ACTIVITY -
Copy out all the lines of the data precisely, omitting any pictures.

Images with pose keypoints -
◇ ◇ ◇
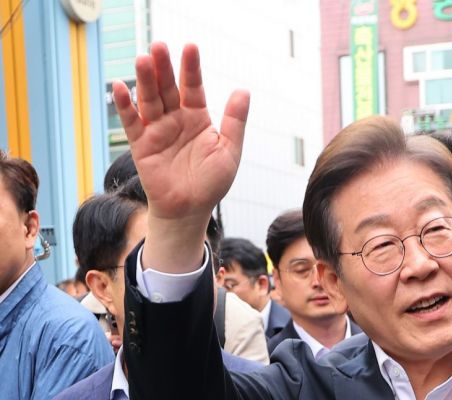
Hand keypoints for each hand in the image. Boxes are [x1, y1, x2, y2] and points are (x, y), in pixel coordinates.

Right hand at [112, 43, 249, 268]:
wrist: (189, 210)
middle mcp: (175, 119)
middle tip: (159, 47)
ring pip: (149, 99)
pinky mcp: (141, 144)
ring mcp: (157, 130)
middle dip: (163, 67)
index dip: (191, 68)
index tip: (190, 47)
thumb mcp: (229, 152)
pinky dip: (124, 105)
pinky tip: (120, 87)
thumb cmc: (211, 184)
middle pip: (168, 87)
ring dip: (144, 80)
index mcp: (197, 117)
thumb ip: (234, 123)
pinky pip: (131, 122)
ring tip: (143, 60)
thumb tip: (243, 91)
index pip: (193, 86)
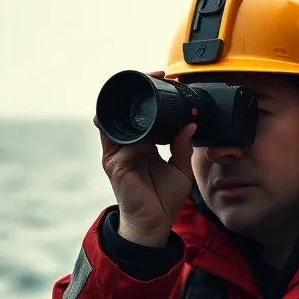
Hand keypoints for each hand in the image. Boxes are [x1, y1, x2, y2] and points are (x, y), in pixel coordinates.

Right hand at [97, 70, 196, 246]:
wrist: (154, 223)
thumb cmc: (165, 200)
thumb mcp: (181, 169)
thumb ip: (183, 146)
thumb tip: (191, 124)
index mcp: (146, 145)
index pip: (146, 115)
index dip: (154, 98)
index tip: (169, 82)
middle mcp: (130, 145)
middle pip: (129, 110)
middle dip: (139, 90)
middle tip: (156, 75)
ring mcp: (119, 151)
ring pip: (116, 115)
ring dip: (126, 97)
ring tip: (142, 81)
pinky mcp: (113, 159)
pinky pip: (108, 132)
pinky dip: (111, 116)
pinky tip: (121, 103)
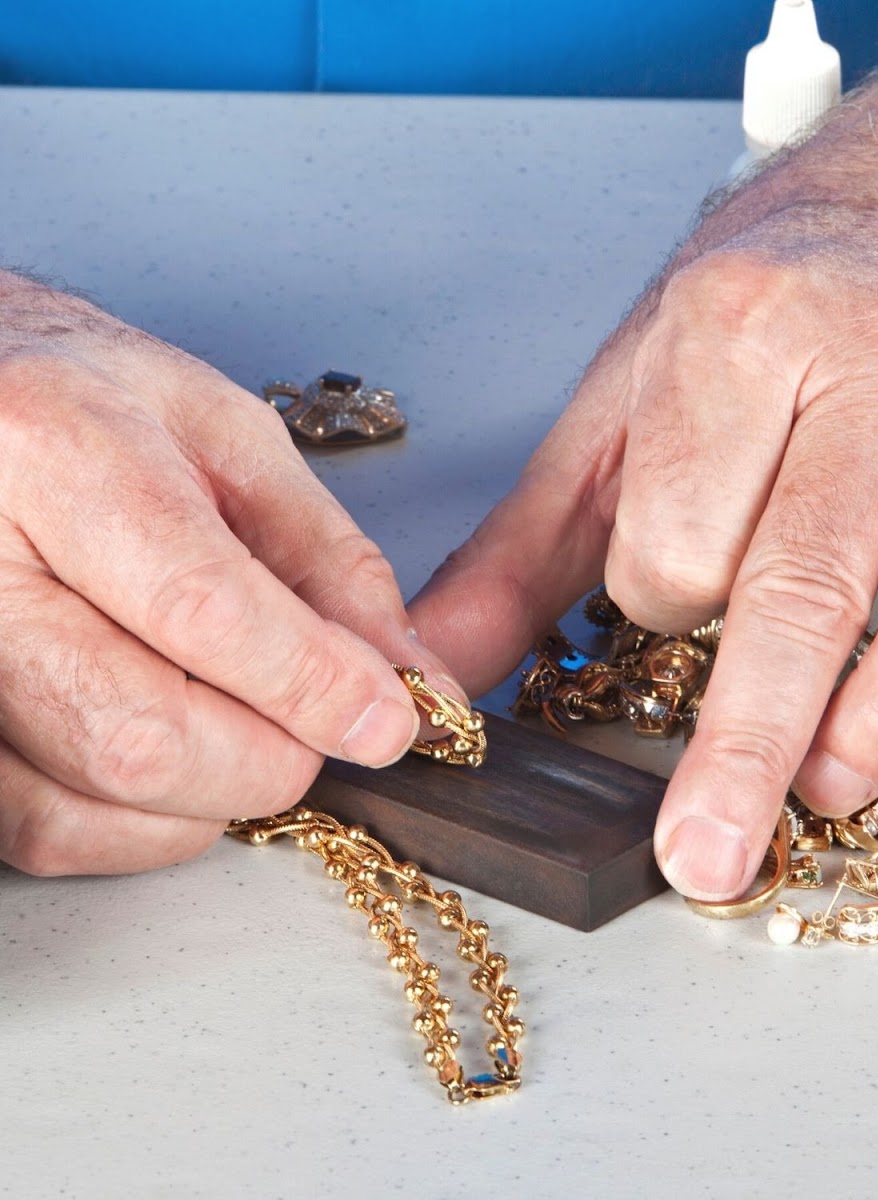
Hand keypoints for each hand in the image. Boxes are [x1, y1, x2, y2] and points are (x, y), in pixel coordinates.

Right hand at [0, 273, 456, 874]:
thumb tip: (411, 679)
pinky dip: (137, 824)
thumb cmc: (91, 407)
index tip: (389, 719)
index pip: (202, 609)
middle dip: (268, 759)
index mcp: (55, 450)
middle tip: (317, 726)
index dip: (313, 685)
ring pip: (84, 804)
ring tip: (240, 723)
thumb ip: (326, 559)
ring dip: (208, 798)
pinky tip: (175, 752)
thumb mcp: (231, 439)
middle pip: (138, 738)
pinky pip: (38, 829)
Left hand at [412, 3, 877, 898]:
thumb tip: (435, 671)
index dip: (663, 602)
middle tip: (711, 853)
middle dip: (750, 742)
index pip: (680, 540)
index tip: (677, 595)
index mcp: (741, 331)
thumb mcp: (632, 390)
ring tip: (838, 784)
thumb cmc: (785, 293)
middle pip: (810, 581)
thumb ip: (531, 542)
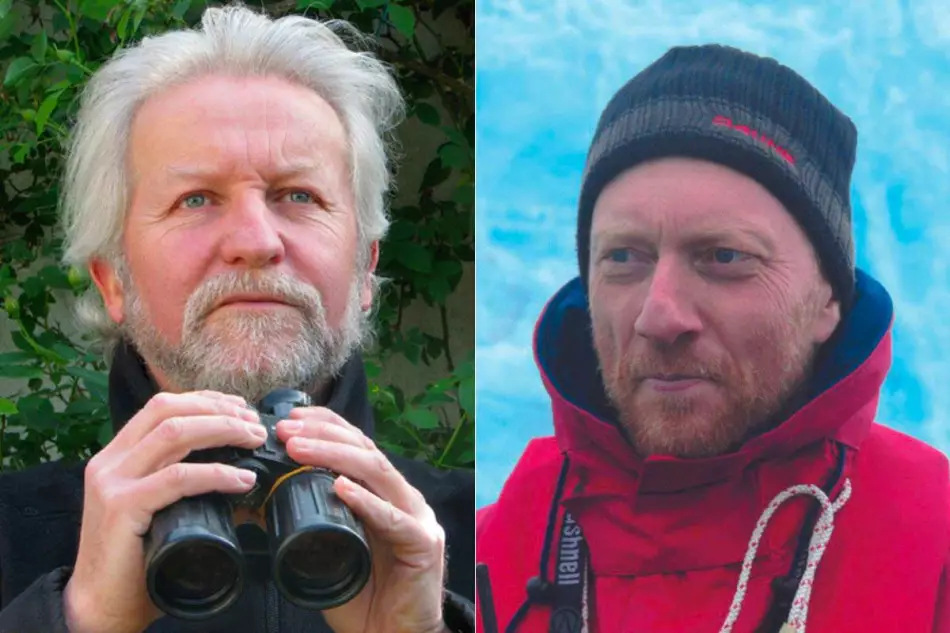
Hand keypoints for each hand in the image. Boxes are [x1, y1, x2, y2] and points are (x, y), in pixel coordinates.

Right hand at [64, 391, 266, 632]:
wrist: (103, 607)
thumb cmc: (140, 560)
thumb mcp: (166, 510)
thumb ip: (192, 487)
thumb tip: (249, 477)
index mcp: (118, 456)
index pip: (162, 407)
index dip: (205, 400)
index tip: (242, 409)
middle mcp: (110, 462)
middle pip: (168, 410)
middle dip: (218, 410)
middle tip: (255, 425)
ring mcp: (112, 482)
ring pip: (174, 434)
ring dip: (222, 430)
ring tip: (255, 441)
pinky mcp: (121, 507)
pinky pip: (177, 477)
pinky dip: (216, 473)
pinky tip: (242, 479)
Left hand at [276, 407, 447, 632]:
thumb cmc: (365, 595)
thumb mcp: (329, 549)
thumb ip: (307, 522)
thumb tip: (256, 499)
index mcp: (384, 493)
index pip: (357, 445)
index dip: (327, 425)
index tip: (291, 417)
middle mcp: (403, 498)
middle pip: (366, 451)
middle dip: (324, 434)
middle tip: (287, 430)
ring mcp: (417, 518)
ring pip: (378, 473)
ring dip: (336, 456)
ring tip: (300, 449)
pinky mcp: (423, 545)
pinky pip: (393, 519)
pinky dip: (367, 502)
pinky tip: (343, 489)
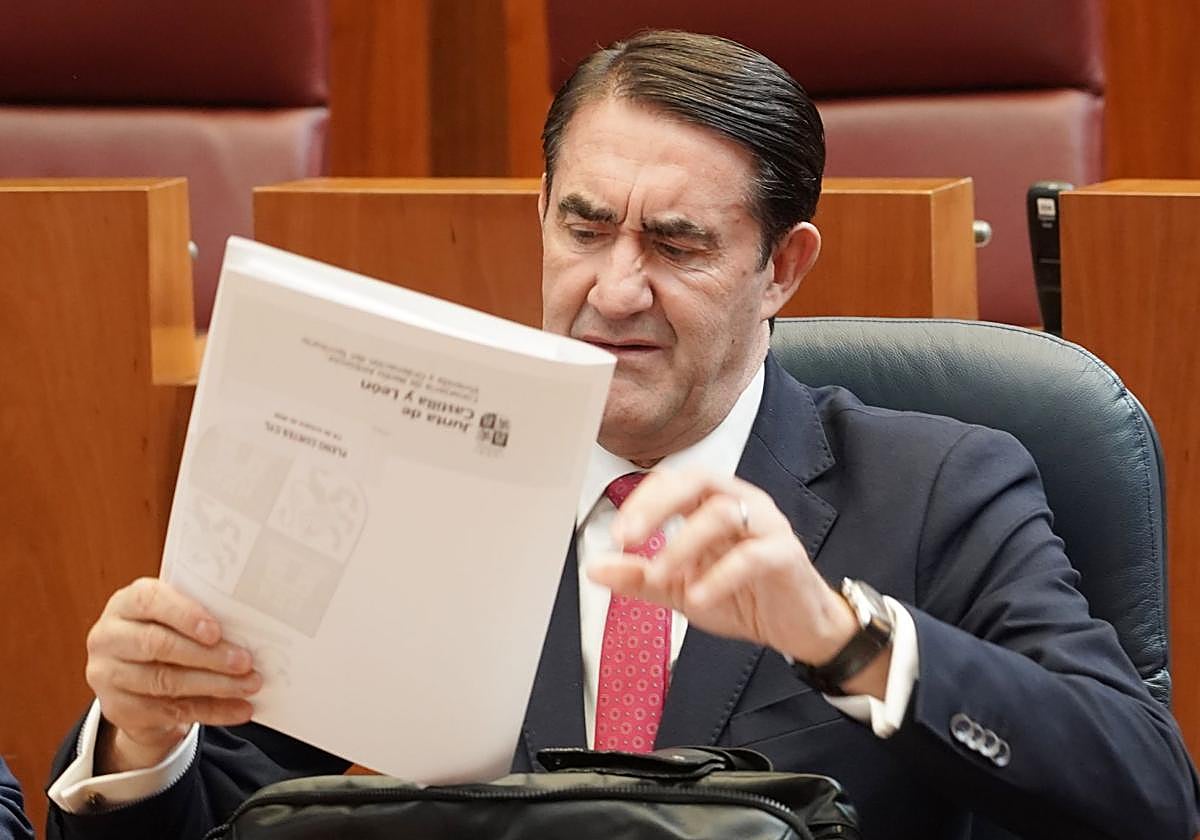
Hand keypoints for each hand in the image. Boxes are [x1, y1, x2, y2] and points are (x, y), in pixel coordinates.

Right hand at [85, 578, 260, 772]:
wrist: (134, 681)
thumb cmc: (165, 634)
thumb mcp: (175, 618)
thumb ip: (200, 615)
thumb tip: (251, 624)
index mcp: (125, 603)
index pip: (149, 601)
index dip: (184, 615)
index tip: (216, 631)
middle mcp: (108, 637)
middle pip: (158, 645)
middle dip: (208, 655)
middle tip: (245, 662)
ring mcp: (108, 675)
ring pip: (165, 681)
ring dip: (215, 685)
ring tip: (249, 685)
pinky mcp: (118, 709)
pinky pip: (170, 712)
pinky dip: (211, 711)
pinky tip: (240, 709)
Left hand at [588, 469, 865, 675]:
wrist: (796, 629)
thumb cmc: (742, 596)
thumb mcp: (680, 589)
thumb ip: (639, 577)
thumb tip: (593, 568)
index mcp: (713, 503)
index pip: (674, 481)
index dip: (643, 501)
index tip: (617, 535)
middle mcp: (742, 503)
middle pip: (699, 480)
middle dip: (658, 505)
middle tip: (628, 537)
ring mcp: (767, 525)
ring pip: (722, 513)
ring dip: (683, 544)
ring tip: (659, 576)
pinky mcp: (785, 554)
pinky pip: (752, 556)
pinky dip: (720, 575)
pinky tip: (697, 596)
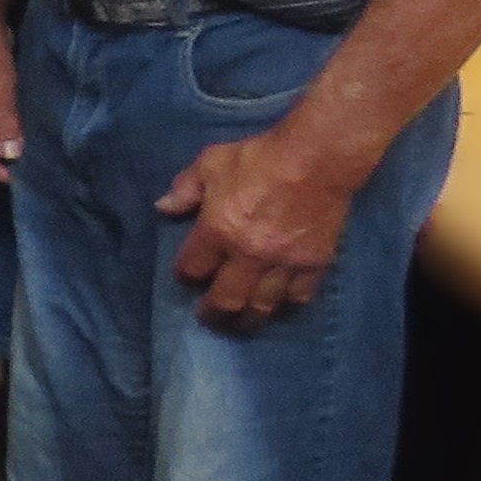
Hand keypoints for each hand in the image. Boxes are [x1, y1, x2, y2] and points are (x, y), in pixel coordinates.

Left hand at [161, 123, 358, 327]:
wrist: (318, 158)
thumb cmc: (260, 157)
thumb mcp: (211, 162)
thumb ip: (185, 188)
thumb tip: (162, 208)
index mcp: (218, 231)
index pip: (193, 268)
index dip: (186, 275)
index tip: (188, 277)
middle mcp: (248, 255)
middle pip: (226, 300)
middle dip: (214, 314)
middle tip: (209, 318)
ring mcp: (284, 262)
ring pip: (263, 306)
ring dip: (249, 319)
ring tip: (241, 323)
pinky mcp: (315, 263)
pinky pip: (300, 296)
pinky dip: (288, 305)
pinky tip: (281, 306)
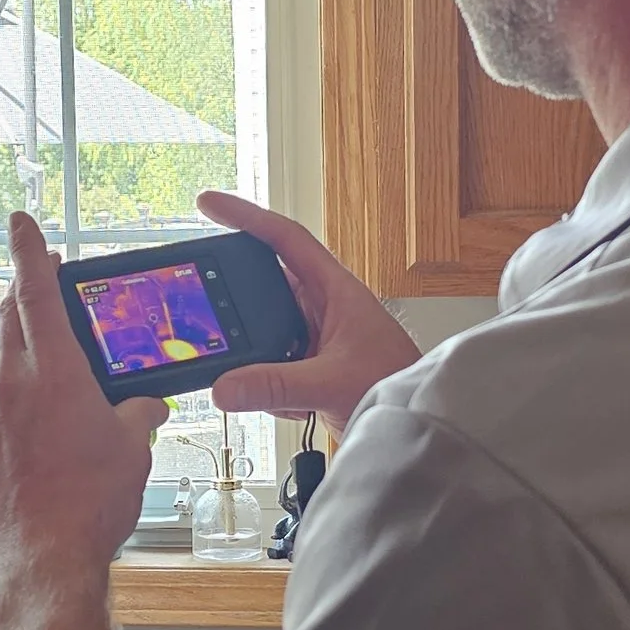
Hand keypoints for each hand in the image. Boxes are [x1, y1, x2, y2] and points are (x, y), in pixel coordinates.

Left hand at [0, 214, 161, 620]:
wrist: (38, 566)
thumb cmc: (87, 507)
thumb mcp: (132, 451)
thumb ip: (138, 415)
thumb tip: (145, 408)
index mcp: (53, 372)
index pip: (37, 291)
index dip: (30, 251)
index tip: (20, 222)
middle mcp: (11, 387)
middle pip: (12, 321)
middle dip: (27, 296)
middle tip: (42, 283)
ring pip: (2, 367)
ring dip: (22, 355)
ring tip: (52, 369)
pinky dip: (15, 403)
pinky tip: (38, 430)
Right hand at [196, 190, 418, 432]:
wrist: (419, 425)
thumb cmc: (400, 386)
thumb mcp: (331, 383)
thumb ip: (276, 385)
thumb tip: (227, 386)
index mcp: (335, 289)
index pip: (284, 238)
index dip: (246, 216)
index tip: (210, 204)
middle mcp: (322, 307)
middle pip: (262, 286)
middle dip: (239, 310)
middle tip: (214, 320)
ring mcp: (314, 337)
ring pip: (262, 334)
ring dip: (260, 362)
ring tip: (283, 389)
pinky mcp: (309, 366)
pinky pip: (270, 366)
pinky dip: (271, 388)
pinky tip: (296, 406)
◇ ◇ ◇
WORKED SOLUTION -
Hand keypoints for each hand in the image. Boxes are [x1, y1, x2, y2] and points are (x, y), in pixel coordinates.

Right hand at [112, 43, 249, 268]:
wrist: (189, 210)
middle mcp: (175, 119)
middle tip: (159, 47)
ring pip: (149, 99)
pinky mcp: (141, 144)
ring mcp: (157, 130)
middle dip: (163, 67)
index dip: (191, 68)
index tip: (190, 47)
thumb mcp: (229, 152)
pinky dip: (124, 105)
pinky tip: (120, 87)
thumb cmc: (211, 184)
middle pip: (168, 87)
ring dip: (144, 80)
index mcp: (197, 117)
thumb ip: (234, 123)
pinky pip: (131, 122)
ring tip: (143, 60)
thumb tip: (243, 91)
index pip: (193, 86)
Hand keypoints for each hand in the image. Boxes are [x1, y1, x2, y2] and points are (x, y), in pixel coordinates.

Right hand at [97, 70, 196, 246]:
wrist: (154, 223)
thumb cmc: (165, 200)
thumb mcp: (181, 169)
thumb ip: (183, 146)
thumb tip: (191, 124)
index mcp: (146, 145)
index pip: (146, 115)
index dip: (154, 98)
index tip: (169, 82)
middle mcp: (130, 145)
middle pip: (129, 110)
middle dip: (139, 90)
middle tip: (156, 75)
ring mcp: (119, 151)
ring pip: (116, 115)
ring dip: (126, 97)
ring tip: (142, 81)
pinky mcp: (113, 159)
pinky pip: (108, 132)
pinky dip: (111, 116)
pinky tip: (121, 103)
Hand keypoints for each hand in the image. Boxes are [x1, y1, x2, y2] and points are (x, y), in pixel coordinates.

Right hand at [0, 273, 456, 874]:
thumb tip: (411, 679)
pinky dip: (137, 824)
thumb cmc: (91, 407)
index tip: (389, 719)
index pip: (202, 609)
middle dip: (268, 759)
index mcp: (55, 450)
middle tip: (317, 726)
index dip: (313, 685)
ring pip: (84, 804)
ring tip: (240, 723)
thumb ip: (326, 559)
ring dip: (208, 798)
pinky tip: (175, 752)
thumb mcp: (231, 439)
middle pip: (138, 738)
pinky pip: (38, 829)
Left hand at [412, 3, 877, 898]:
thumb tip: (435, 671)
index dip: (663, 602)
middle tip: (711, 853)
middle dip: (750, 742)
index pip: (680, 540)
index tip: (677, 595)
index mcp: (741, 331)
thumb mcp: (632, 390)
ring tip: (838, 784)
thumb cmc: (785, 293)
middle pip: (810, 581)
thumb ip: (531, 542)
Hand keypoints for each hand in the image. Boxes are [x1, y1, x2, y2] and points are (x, y), in pixel coordinates.

Right hand at [64, 391, 266, 632]:
wrist: (103, 607)
thumb cmc: (140, 560)
thumb mcp: (166, 510)
thumb ip: (192, 487)
thumb tip: (249, 477)
index mcp: (118, 456)
index pip: (162, 407)
index dip: (205, 400)
index tip: (242, 409)
middle mcp: (110, 462)
middle pip: (168, 410)
middle dip: (218, 410)
middle tip: (255, 425)
ring mcp: (112, 482)
ring pip: (174, 434)
ring dip: (222, 430)
ring tip: (255, 441)
pinky mcp: (121, 507)
pinky pip: (177, 477)
pinky dip: (216, 473)
pinky tip: (242, 479)
Left hand at [276, 407, 447, 632]:
thumb cmc: (365, 595)
thumb mcp: (329, 549)
thumb ip: (307, 522)
thumb tip: (256, 499)
index mcp: (384, 493)
index pip: (357, 445)
index dip: (327, 425)
index tip: (291, 417)
middle mcp: (403, 498)
middle pip: (366, 451)
middle dip: (324, 434)
middle tip: (287, 430)
ring mcp: (417, 518)
ring pip: (378, 473)
ring dip: (336, 456)
ring tip: (300, 449)
pinky mcp: (423, 545)
pinky pip: (393, 519)
pinky dip: (367, 502)
pinky tip: (343, 489)
Hand keypoints for each hand in the image. Boxes are [x1, y1, x2, y2] and points are (x, y), in pixel coordinates.

Right hand at [85, 578, 260, 772]:
wrist: (134, 681)
thumb cmc: (165, 634)
thumb mcp: (175, 618)
thumb ip: (200, 615)
thumb tip: (251, 624)
index mcp: (125, 603)
index pip: (149, 601)
index dip: (184, 615)
index tip: (216, 631)
middle mcp: (108, 637)
middle pip: (158, 645)
middle dip: (208, 655)
middle tip: (245, 662)
ring mcp: (108, 675)
ring pip: (165, 681)
ring dip: (215, 685)
ring tip: (249, 685)
pinky mcp: (118, 709)
pinky pip: (170, 712)
pinky dip: (211, 711)
pinky tip: (240, 709)
Left hand at [588, 469, 865, 675]:
wrist: (796, 629)
thumb cmc: (742, 596)
thumb mcp: (680, 589)
thumb ip: (639, 577)
thumb tip: (593, 568)
index mcp: (713, 503)
index pip: (674, 481)
index dip: (643, 501)
index tip: (617, 535)
middle mcp: (742, 503)
middle pip: (699, 480)
middle dip: (658, 505)
middle tip: (628, 537)
ring mcp: (767, 525)
ring pip: (722, 513)
ring dip: (683, 544)
ring tip: (659, 576)
pinky mcp: (785, 554)
pinky pip: (752, 556)
pinky dip: (720, 575)
pinky tip: (697, 596)
Hand keypoints for each hand in the image. Boxes are [x1, y1, x2, y2] and points are (x, y), in pixel coordinates.

Left hand at [161, 123, 358, 327]:
wrist: (318, 158)
thumb cmc: (260, 157)
thumb mcp: (211, 162)
thumb ip: (185, 188)
thumb tip: (162, 208)
index mcp: (218, 231)
index pip: (193, 268)
index dip: (186, 275)
index tip: (188, 277)
middle mcp: (248, 255)
middle pip: (226, 300)
middle dip: (214, 314)
middle tip: (209, 318)
ring mcp: (284, 262)
ring pip: (263, 306)
ring dip: (249, 319)
ring tip: (241, 323)
pinky mcp: (315, 263)
pinky pip: (300, 296)
pinky dip: (288, 305)
pinky tip: (281, 306)
Hand keypoints for each hand in the image. Boxes are [x1, y1, x2, y2] and points are (x, y), in pixel coordinates.

Left hand at [0, 214, 161, 620]:
wrist: (38, 566)
thumb cmc: (87, 507)
thumb mcp: (132, 451)
thumb ip: (138, 415)
thumb tip: (145, 408)
index mcp: (53, 372)
index pip: (37, 291)
index dip: (30, 251)
index tip: (20, 222)
middle mcp: (11, 387)
middle pip: (12, 321)
middle dip: (27, 296)
middle tip: (42, 283)
ring pip: (2, 367)
ring dip: (22, 355)
ring tip: (52, 369)
pinky dip: (15, 403)
pinky tip: (38, 430)
Right hand at [196, 190, 418, 432]:
wrist: (419, 425)
thumb cmc: (400, 386)
thumb mcp: (331, 383)
thumb ip: (276, 385)
thumb tip: (227, 386)
index mcp: (335, 289)
index pip: (284, 238)
index dip: (246, 216)
index tip: (210, 204)
middle mcp: (322, 307)
middle pip: (262, 286)
middle dip: (239, 310)
middle tip: (214, 320)
ring mcp: (314, 337)
ring pip: (262, 334)
ring dip: (260, 362)
ring tip: (283, 389)
pinky mcp: (309, 366)
pinky pip: (270, 366)
pinky dip: (271, 388)
pinky tip: (296, 406)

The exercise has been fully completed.